*EXERCISE DESCRIPTION:* A word-for-word transcription of the whole listing is required.

*GIVEN MATERIAL:*
>>>>>

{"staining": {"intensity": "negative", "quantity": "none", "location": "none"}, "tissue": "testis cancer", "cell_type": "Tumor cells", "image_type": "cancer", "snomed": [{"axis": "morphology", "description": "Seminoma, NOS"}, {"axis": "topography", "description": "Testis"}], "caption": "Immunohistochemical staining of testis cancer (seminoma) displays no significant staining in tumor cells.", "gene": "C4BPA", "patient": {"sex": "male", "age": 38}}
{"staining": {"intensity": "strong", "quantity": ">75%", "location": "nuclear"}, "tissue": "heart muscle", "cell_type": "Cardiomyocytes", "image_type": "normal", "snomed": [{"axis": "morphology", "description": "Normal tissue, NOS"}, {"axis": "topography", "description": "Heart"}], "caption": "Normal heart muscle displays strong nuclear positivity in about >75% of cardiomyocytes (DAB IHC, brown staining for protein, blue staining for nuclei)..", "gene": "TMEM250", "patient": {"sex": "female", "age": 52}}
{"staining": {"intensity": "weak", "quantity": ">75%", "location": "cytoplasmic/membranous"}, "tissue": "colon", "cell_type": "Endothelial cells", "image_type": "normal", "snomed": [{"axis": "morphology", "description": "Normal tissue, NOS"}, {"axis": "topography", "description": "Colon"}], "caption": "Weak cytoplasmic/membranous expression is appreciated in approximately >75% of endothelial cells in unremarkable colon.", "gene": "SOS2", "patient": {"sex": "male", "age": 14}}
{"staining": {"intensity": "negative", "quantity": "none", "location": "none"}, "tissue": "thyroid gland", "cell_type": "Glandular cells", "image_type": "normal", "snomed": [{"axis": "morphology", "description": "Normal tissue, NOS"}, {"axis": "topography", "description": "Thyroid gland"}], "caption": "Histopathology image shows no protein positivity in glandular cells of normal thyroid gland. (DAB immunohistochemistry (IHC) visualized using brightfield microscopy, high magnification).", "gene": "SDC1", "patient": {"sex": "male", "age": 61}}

<<<<<

*TASK RESPONSE:*
{"staining": {"intensity": "negative", "quantity": "none", "location": "none"}, "tissue": "testis cancer", "cell_type": "Tumor cells", "image_type": "cancer", "snomed": [{"axis": "morphology", "description": "Seminoma, NOS"}, {"axis": "topography", "description": "Testis"}], "caption": "Immunohistochemical staining of testis cancer (seminoma) displays no significant staining in tumor cells.", "gene": "C4BPA", "patient": {"sex": "male", "age": 38}}
{"staining": {"intensity": "strong", "quantity": ">75%", "location": "nuclear"}, "tissue": "heart muscle", "cell_type": "Cardiomyocytes", "image_type": "normal", "snomed": [{"axis": "morphology", "description": "Normal tissue, NOS"}, {"axis": "topography", "description": "Heart"}], "caption": "Normal heart muscle displays strong nuclear positivity in about >75% of cardiomyocytes (DAB IHC, brown staining for protein, blue staining for nuclei)..", "gene": "TMEM250", "patient": {"sex": "female", "age": 52}}
{"staining": {"intensity": "weak", "quantity": ">75%", "location": "cytoplasmic/membranous"}, "tissue": "colon", "cell_type": "Endothelial cells", "image_type": "normal", "snomed": [{"axis": "morphology", "description": "Normal tissue, NOS"}, {"axis": "topography", "description": "Colon"}], "caption": "Weak cytoplasmic/membranous expression is appreciated in approximately >75% of endothelial cells in unremarkable colon.", "gene": "SOS2", "patient": {"sex": "male", "age": 14}}
{"staining": {"intensity": "negative", "quantity": "none", "location": "none"}, "tissue": "thyroid gland", "cell_type": "Glandular cells", "image_type": "normal", "snomed": [{"axis": "morphology", "description": "Normal tissue, NOS"}, {"axis": "topography", "description": "Thyroid gland"}], "caption": "Histopathology image shows no protein positivity in glandular cells of normal thyroid gland. (DAB immunohistochemistry (IHC) visualized using brightfield microscopy, high magnification).", "gene": "SDC1", "patient": {"sex": "male", "age": 61}}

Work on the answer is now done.